INFORMATION START

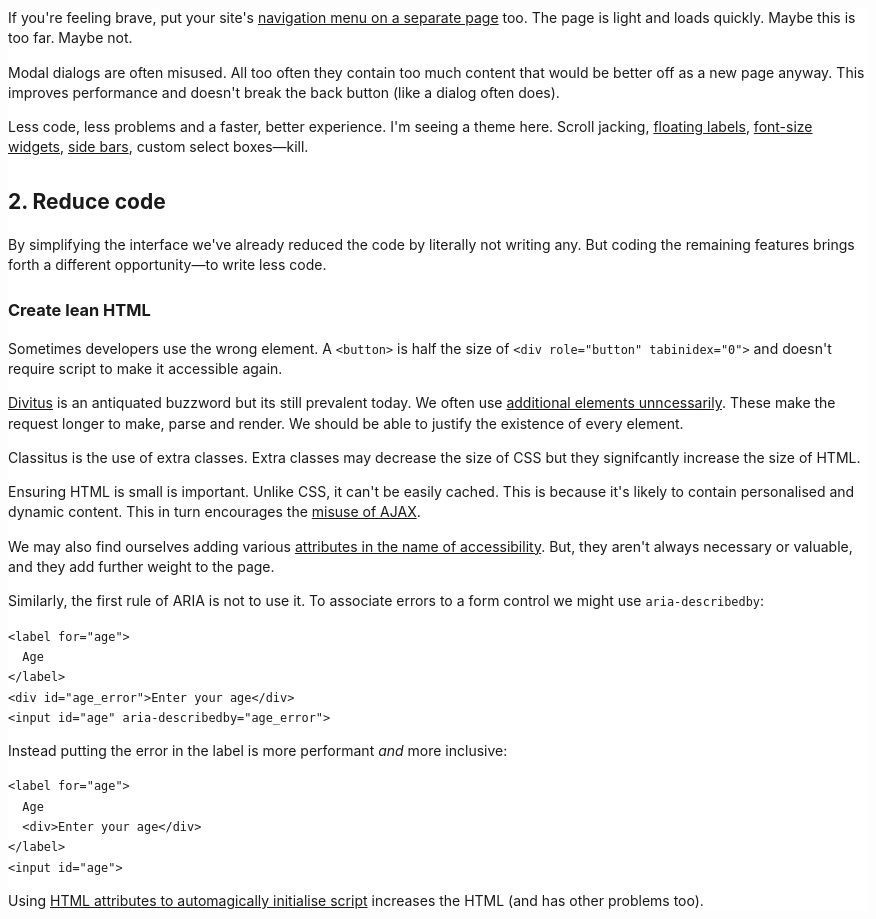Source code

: If you're feeling brave, put your site's [navigation menu on a separate page](http://yaronschoen.com/table-of-contents/) too. The page is light and loads quickly. Maybe this is too far. Maybe not.

Modal dialogs are often misused. All too often they contain too much content that would be better off as a new page anyway. This improves performance and doesn't break the back button (like a dialog often does).

Less code, less problems and a faster, better experience. I'm seeing a theme here. Scroll jacking, [floating labels](/articles/floating-labels-are-problematic/), [font-size widgets](http://adrianroselli.com/2016/12/dont-re-create-browser-features.html), [side bars](http://usabilitygeek.com/ux-designers-ditch-sidebar-2016/), custom select boxes&mdash;kill.

## 2. Reduce code

By simplifying the interface we've already reduced the code by literally not writing any. But coding the remaining features brings forth a different opportunity&mdash;to write less code.

### Create lean HTML

Sometimes developers use the wrong element. A `<button>` is half the size of `<div role="button" tabinidex="0">` and doesn't require script to make it accessible again.

[Divitus](https://csscreator.com/divitis) is an antiquated buzzword but its still prevalent today. We often use [additional elements unncessarily](http://getbootstrap.com/components/#navbar-brand-image). These make the request longer to make, parse and render. We should be able to justify the existence of every element.

Classitus is the use of extra classes. Extra classes may decrease the size of CSS but they signifcantly increase the size of HTML.

Ensuring HTML is small is important. Unlike CSS, it can't be easily cached. This is because it's likely to contain personalised and dynamic content. This in turn encourages the [misuse of AJAX](/articles/dont-use-ajax-for-personalised-content/).

We may also find ourselves adding various [attributes in the name of accessibility]((https://silktide.com/i-thought-title-text-improved-accessibility-i-was-wrong/)). But, they aren't always necessary or valuable, and they add further weight to the page.

Similarly, the first rule of ARIA is not to use it. To associate errors to a form control we might use `aria-describedby`:

	<label for="age">
      Age
	</label>
	<div id="age_error">Enter your age</div>
	<input id="age" aria-describedby="age_error">

Instead putting the error in the label is more performant *and* more inclusive:

	<label for="age">
      Age
      <div>Enter your age</div>
	</label>
	<input id="age">

Using [HTML attributes to automagically initialise script](/articles/dont-initialise-javascript-automagically/) increases the HTML (and has other problems too).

INFORMATION END

=== ABOUT THIS EXERCISE ===
Render every line of the listing above as a numbered list, skipping blank lines and leaving out the picture.

=== SOLUTION TO THIS EXERCISE ===
1. Source code
2. : If you're feeling brave, put your site's [navigation menu on a separate page](http://yaronschoen.com/table-of-contents/) too. The page is light and loads quickly. Maybe this is too far. Maybe not.
3. Modal dialogs are often misused. All too often they contain too much content that would be better off as a new page anyway. This improves performance and doesn't break the back button (like a dialog often does).
4. Less code, less problems and a faster, better experience. I'm seeing a theme here. Scroll jacking, [floating labels](/articles/floating-labels-are-problematic/), [font-size widgets](http://adrianroselli.com/2016/12/dont-re-create-browser-features.html), [side bars](http://usabilitygeek.com/ux-designers-ditch-sidebar-2016/), custom select boxes&mdash;kill.
5. ## 2. Reduce code
6. By simplifying the interface we've already reduced the code by literally not writing any. But coding the remaining features brings forth a different opportunity&mdash;to write less code.
7. ### Create lean HTML
8. Sometimes developers use the wrong element. A `<button>` is half the size of `<div role="button" tabinidex="0">` and doesn't require script to make it accessible again.
9. [Divitus](https://csscreator.com/divitis) is an antiquated buzzword but its still prevalent today. We often use [additional elements unncessarily](http://getbootstrap.com/components/#navbar-brand-image). These make the request longer to make, parse and render. We should be able to justify the existence of every element.
10. Classitus is the use of extra classes. Extra classes may decrease the size of CSS but they signifcantly increase the size of HTML.
11. Ensuring HTML is small is important. Unlike CSS, it can't be easily cached. This is because it's likely to contain personalised and dynamic content. This in turn encourages the [misuse of AJAX](/articles/dont-use-ajax-for-personalised-content/).
12. We may also find ourselves adding various [attributes in the name of accessibility]((https://silktide.com/i-thought-title-text-improved-accessibility-i-was-wrong/)). But, they aren't always necessary or valuable, and they add further weight to the page.
13. Similarly, the first rule of ARIA is not to use it. To associate errors to a form control we might use `aria-describedby`:
14. 	<label for="age">
15.       Age
16. 	</label>
17. 	<div id="age_error">Enter your age</div>
18. 	<input id="age" aria-describedby="age_error">
19. Instead putting the error in the label is more performant *and* more inclusive:
20. 	<label for="age">
21.       Age
22.       <div>Enter your age</div>
23. 	</label>
24. 	<input id="age">
25. Using [HTML attributes to automagically initialise script](/articles/dont-initialise-javascript-automagically/) increases the HTML (and has other problems too).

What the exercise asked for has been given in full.